Rest assured, you can stick to a budget and start saving for a house right now. Doing some research and self-reflection are the first steps to put your goals of home ownership in motion.


Get an idea of house prices in your area

Before you can start saving for a house, you have to know how much it might cost. For lots of homebuyers, researching house prices is when they start to really narrow down what they’re looking for—and where.

You might want a house close to downtown, but your budget says otherwise. On the other hand, you might realize you can afford a bigger house or more land than you thought. Looking at house prices might cause you to pivot and start thinking about a new area entirely. Think about your wants and needs in a house, balance those with what you can afford, and let that guide your research (as well as where you look).

PS: Remember to research property taxes and homeowner’s insurance rates for your area, too, so you don’t end up with any financial surprises.


Use the 28% rule as a guideline

There’s a general rule of thumb that people “shouldn’t spend more than 28% of their gross monthly income as their mortgage payment,” says Jon Giles, the Head of Consumer Direct Lending at TD Bank. This mortgage payment includes property taxes and homeowners insurance—it’s important to factor in all housing expenses when figuring out the 28% rule.

“But what I always stress, though, is for everybody to understand their own circumstances,” says Giles. He recommends asking yourself the following questions when coming up with budget and figuring out what you can afford for a mortgage:.

  • What are my other expenses?
  • What are my long-term goals?
  • Do I have hobbies or other things that require more expenses?
  • Have I started to contribute to my retirement savings account?
  • If I’m renting now (or have rented), do I feel comfortable with this monthly payment? Could I spend a little more? Do I need to spend a little less?

The 28% rule is a great guideline, but it’s important to look at the whole picture. “Make sure you sit down, look at your own specific circumstances,” advises Giles.


Build up a savings plan for a down payment…

You might qualify for loans (such as a Federal Housing Administration or FHA loan) that only require 3.5% down. But as Giles says, “Typically, a down payment is 20%.” On a $200,000 home, a 20% down payment means paying $40,000 up front. As you’re looking at houses in the area you want to buy, start to think about what 20% down looks like (and how much you need to save). Once you have a relative number in mind, you can start building a budget to help hit that goal.

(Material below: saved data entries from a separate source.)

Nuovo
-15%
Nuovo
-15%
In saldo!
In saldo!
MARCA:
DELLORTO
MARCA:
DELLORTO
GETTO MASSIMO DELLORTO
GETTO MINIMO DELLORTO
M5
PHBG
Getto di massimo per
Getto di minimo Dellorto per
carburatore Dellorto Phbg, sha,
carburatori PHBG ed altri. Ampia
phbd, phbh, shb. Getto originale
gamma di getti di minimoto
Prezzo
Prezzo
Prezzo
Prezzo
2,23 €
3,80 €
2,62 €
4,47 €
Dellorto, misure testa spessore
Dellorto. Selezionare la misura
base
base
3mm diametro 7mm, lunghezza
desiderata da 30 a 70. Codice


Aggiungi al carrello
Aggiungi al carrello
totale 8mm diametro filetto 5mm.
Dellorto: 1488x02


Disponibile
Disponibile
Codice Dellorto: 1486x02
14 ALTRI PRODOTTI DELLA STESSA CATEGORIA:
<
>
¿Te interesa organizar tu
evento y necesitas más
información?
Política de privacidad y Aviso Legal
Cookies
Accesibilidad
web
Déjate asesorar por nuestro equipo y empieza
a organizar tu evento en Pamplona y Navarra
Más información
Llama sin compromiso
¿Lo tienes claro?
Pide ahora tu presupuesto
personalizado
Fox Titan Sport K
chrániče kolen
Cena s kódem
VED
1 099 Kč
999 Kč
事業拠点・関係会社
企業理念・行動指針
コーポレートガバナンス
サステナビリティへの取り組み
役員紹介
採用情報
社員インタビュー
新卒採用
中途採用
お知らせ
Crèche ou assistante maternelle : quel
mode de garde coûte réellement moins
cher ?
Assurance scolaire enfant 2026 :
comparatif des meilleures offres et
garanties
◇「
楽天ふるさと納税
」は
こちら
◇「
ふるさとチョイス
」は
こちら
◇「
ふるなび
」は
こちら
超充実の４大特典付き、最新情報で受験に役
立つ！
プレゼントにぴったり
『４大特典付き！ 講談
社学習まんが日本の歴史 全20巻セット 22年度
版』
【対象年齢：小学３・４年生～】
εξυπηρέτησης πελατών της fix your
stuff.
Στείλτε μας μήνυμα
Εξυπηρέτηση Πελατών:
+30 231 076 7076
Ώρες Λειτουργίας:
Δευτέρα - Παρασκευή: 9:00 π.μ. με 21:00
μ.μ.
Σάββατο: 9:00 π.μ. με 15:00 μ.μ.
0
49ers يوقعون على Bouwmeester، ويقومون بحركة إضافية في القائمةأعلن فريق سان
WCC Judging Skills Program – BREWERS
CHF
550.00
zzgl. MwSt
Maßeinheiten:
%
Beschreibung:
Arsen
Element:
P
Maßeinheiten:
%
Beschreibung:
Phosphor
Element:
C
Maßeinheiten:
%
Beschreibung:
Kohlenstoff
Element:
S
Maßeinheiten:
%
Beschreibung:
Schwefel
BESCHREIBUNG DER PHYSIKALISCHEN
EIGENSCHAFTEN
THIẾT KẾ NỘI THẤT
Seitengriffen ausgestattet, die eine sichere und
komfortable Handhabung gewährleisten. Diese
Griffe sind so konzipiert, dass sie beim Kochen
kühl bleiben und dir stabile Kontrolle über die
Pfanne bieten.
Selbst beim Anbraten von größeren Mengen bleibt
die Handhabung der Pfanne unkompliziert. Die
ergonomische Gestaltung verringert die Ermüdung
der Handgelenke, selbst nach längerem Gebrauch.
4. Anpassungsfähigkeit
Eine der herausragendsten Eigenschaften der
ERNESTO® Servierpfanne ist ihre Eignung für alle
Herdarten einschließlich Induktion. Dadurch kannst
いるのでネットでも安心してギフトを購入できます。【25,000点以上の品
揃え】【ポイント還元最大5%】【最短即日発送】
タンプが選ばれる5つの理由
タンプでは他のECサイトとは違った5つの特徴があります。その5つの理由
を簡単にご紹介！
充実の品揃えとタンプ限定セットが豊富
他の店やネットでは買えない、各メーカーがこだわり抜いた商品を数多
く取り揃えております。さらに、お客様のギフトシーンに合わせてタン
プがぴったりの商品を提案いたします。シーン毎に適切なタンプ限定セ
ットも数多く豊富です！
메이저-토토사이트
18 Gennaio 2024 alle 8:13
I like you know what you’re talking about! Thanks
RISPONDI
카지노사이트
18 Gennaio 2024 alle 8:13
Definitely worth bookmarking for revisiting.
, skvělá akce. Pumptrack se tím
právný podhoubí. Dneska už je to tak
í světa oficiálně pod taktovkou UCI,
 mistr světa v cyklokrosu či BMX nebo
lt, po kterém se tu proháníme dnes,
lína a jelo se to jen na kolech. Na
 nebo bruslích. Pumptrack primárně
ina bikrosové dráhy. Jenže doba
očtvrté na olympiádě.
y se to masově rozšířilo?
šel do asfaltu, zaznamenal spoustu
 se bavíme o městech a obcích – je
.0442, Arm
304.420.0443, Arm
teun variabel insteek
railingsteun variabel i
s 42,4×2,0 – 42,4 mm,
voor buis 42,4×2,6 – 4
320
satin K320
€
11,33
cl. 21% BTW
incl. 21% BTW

In terms of how long it takes to save for a house, well, that’s kind of up to you. “Think about your timeframe,” says Giles. “If I want to save $40,000, and I want to buy a home in two to three years, how much do I need to save per month to make that happen?”



…but save even more for unplanned expenses

It’s almost a guarantee that you’ll have extra costs when first buying a house. Be sure to keep in mind extra costs like:

  • Real estate agent commissions
  • Escrow fees
  • Homeowners association (HOA) costs, if applicable
  • Unexpected or immediate repairs

You might not end up working with a real estate agent or, say, buy in a neighborhood with an HOA. There’s a good chance you won’t have to pay for all of these extra costs, but it’s worth it to have enough savings just in case. That way, if the water heater suddenly breaks down a week after you move in, you’ll be prepared.


Talk to a lender

Even while you’re saving for a down payment, it’s a good idea to get prequalified for a mortgage “before you get too deep into the home search process,” recommends Giles.

People don’t dream of mortgages—they dream of buying a home. That said… people should consult a lender or go online and understand what mortgage products are available. What are the interest rates? What are the typical payments and costs associated with different values of homes?”

Getting prequalified is also great because it tells sellers you’re serious about buying and that you have the financial backing to do so. Look into the mortgage lending process and start preparing your financial information—this includes your current debt (if you have any), your annual income and any additional assets such as any investments or other real estate .


Remember that saving for a house is ongoing

Saving money for a down payment is a great start, but you'll need to keep saving for the long haul, too. One day, you’ll need to replace the roof. You’ll likely need to service your heating and/or air conditioning unit to make sure your appliances are in good working order. And, of course, you’ll still need to manage your daily living expenses (groceries, gas and other essentials) while enjoying your new place. “I'll never tell my kids to buy a home for as much as they qualify for," Giles explains, "because that means things are going to be tight.”

So, remember it takes time to save up for a house—all the best things in life take time. One day, you’ll be planting seeds in your garden or hanging up things in the living room that make you happy. You’ll have a place to call your own.